The Thought Keyboard will allow users to operate a computer with full keyboard and mouse control, use it on all operating systems, and control it using of an electroencephalograph (EEG) headset, a non-invasive brain scanning device that sense neural patterns in their brains. This would be a huge benefit to persons with dexterity impairments who cannot otherwise use traditional computer input methods.
Lead: Brenton Cousins
My name is Brenton Cousins and I am a second year Computer Engineering student at RIT and the Though Keyboard Project Lead since January 2019. I have been active in project management for about six years, ranging from home made EEGs to articulated Halloween costumes. I try to be well rounded in my skills and knowledge, expanding them whenever possible. This has been a wonderful experience thus far, and I am excited to see who and what else come out of this organisation.
My name is Riley Fitzpatrick. I am a first year Computer Science student. At NXT, I do machine learning for the Thought Keyboard Project. My interests span many disciplines, but bioengineering, biohacking, and human computer interaction have always been prominent, so NXT appealed to me instantly. I am excited to be joining NXT at such an early stage. Given how much success they've had in the first couple years, I am eager to see how far we will go in the coming years. What I am most excited for is seeing people use our work, even if just an early stage prototype. I anticipate that it will be especially fulfilling to use the technology in ways that help people who struggle with a condition. As a Computer Science student, it is easy to be tempted into the world of low impact internet businesses, but projects like NXT, that are as exciting as they are impactful, make it easier to use my skills to create value.
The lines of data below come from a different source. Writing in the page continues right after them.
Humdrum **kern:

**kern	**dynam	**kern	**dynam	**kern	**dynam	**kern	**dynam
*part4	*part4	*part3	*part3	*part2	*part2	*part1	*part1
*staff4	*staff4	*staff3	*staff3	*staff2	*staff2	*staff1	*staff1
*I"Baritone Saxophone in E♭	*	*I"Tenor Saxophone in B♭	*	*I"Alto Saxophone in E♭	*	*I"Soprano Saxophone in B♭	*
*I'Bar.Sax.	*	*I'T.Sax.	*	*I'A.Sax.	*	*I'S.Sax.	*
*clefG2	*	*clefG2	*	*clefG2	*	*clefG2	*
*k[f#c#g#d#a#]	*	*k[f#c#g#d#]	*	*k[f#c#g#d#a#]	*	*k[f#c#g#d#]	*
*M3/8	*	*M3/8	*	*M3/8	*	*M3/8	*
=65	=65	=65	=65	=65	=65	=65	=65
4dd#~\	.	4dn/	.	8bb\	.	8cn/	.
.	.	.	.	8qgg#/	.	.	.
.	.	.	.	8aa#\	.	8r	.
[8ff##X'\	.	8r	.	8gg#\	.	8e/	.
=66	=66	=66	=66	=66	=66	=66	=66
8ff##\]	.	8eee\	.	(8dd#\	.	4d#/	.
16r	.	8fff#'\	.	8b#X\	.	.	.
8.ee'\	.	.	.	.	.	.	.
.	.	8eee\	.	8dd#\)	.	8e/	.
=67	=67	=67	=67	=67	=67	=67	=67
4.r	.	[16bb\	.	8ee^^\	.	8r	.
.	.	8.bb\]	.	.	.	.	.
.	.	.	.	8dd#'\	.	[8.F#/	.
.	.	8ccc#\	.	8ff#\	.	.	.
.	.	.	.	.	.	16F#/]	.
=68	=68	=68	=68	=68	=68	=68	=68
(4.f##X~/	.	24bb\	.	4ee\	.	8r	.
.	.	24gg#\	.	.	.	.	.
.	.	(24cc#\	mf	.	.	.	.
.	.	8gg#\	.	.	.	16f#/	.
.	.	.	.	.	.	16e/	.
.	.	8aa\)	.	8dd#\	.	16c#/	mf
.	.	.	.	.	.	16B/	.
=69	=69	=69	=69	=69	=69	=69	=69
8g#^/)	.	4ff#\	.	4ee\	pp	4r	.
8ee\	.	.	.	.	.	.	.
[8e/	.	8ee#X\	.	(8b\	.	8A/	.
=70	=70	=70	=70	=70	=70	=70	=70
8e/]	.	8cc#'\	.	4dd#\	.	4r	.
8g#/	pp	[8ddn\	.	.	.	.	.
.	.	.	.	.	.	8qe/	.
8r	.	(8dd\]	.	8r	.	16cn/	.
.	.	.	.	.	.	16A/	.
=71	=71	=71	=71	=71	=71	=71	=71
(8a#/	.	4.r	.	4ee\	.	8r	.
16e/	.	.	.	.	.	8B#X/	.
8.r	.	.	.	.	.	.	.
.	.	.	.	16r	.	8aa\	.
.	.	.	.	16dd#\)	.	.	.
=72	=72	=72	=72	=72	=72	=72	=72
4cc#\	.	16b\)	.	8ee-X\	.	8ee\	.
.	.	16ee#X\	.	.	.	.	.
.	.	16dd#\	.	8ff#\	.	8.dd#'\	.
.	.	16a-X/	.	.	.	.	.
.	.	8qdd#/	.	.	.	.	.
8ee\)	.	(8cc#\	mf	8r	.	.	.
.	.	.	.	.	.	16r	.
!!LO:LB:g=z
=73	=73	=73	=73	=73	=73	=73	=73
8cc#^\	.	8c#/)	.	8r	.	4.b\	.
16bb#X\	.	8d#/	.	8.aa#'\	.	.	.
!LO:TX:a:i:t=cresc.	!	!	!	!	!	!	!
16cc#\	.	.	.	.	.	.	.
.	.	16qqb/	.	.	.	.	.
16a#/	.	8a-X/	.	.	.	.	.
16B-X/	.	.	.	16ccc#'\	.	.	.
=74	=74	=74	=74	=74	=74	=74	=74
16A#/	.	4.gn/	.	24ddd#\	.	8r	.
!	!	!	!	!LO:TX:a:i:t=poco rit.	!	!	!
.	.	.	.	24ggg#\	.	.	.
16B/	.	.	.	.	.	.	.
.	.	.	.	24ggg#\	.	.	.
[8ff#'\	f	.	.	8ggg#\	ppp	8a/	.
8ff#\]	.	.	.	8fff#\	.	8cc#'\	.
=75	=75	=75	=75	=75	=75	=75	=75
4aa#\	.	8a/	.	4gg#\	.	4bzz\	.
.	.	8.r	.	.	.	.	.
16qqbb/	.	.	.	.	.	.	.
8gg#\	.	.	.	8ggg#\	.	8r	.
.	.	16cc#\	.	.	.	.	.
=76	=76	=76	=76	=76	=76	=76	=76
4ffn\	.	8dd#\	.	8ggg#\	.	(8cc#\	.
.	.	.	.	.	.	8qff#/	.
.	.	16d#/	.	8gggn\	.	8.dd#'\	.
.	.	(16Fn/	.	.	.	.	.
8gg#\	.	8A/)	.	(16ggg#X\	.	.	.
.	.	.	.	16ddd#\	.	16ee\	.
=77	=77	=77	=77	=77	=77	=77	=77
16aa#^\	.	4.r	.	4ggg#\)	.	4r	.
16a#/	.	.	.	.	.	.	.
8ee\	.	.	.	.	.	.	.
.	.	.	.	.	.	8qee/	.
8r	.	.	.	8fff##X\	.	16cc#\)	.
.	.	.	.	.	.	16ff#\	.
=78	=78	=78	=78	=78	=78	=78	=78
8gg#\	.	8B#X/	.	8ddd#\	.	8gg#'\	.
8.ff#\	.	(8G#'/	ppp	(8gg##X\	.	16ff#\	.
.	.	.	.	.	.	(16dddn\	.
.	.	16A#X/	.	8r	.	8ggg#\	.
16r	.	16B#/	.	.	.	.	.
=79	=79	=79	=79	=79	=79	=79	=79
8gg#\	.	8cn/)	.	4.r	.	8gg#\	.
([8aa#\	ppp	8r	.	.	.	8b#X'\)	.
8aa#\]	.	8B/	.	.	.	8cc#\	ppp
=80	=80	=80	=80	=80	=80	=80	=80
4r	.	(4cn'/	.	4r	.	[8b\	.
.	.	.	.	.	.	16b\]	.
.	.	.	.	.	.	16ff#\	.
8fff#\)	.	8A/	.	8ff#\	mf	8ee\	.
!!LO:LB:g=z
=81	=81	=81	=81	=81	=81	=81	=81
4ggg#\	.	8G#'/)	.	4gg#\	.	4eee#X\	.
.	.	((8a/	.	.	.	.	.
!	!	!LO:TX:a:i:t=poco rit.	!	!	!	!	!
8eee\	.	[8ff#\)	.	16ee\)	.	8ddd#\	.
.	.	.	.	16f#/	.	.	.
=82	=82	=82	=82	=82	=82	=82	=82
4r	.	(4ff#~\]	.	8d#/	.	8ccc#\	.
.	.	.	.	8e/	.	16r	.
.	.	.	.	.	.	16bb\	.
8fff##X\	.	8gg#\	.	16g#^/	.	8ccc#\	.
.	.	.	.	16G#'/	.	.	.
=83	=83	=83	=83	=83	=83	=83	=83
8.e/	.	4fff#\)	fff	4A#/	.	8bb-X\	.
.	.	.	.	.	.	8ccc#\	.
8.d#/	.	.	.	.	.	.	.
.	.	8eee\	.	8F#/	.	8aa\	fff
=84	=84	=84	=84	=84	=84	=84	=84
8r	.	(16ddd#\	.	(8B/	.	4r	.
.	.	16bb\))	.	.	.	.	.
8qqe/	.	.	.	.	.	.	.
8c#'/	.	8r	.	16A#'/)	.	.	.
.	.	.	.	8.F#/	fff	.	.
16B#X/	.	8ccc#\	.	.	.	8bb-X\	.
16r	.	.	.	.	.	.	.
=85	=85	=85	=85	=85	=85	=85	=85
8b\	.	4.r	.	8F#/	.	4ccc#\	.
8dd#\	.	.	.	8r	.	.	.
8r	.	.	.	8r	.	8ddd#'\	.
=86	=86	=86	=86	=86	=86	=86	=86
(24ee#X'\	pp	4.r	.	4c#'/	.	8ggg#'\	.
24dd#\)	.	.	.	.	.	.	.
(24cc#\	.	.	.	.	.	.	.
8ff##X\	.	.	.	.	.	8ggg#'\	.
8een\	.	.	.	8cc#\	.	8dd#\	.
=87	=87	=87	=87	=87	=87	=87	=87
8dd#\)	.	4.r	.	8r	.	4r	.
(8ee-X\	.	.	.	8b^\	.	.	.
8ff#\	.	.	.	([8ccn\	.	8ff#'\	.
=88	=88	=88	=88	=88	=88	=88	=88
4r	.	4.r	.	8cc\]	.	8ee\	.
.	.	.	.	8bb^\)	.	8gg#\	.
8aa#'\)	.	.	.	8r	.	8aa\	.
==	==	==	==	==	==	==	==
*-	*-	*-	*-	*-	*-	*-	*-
My name is Jimmy He. I am a second-year international mechanical engineering student at RIT. I am currently on the project keyboard team as a developer and HCI (Human Computer Interaction) researcher. As an engineering student, I joined the team because I wanted to drastically improve my programming skills and learn more about machine learning and brain-computer interface to prepare myself for the Fourth Industrial Revolution. I find neuro-technology development exciting because we are, in constructive ways, blurring the line between reality and science fiction in shows/movies like Black Mirror. I believe that our project will significantly improve disabled people’s ability to use computers and even bring about a new norm of digital communication.
My name is Katie O’Neill-Knasick. I am a first year student studying Biochemistry and Biomedical Sciences. At NXT, I am a part of the Project Keyboard Team – more specifically the Human Subject Research (HSR) subgroup. I joined NXT because of my plans to become a doctor somewhere in the neuroscience field. I want to learn as much about the brain, while helping out patients, in the case of NXT, with ALS or muscular dystrophy, as I prepare for medical school.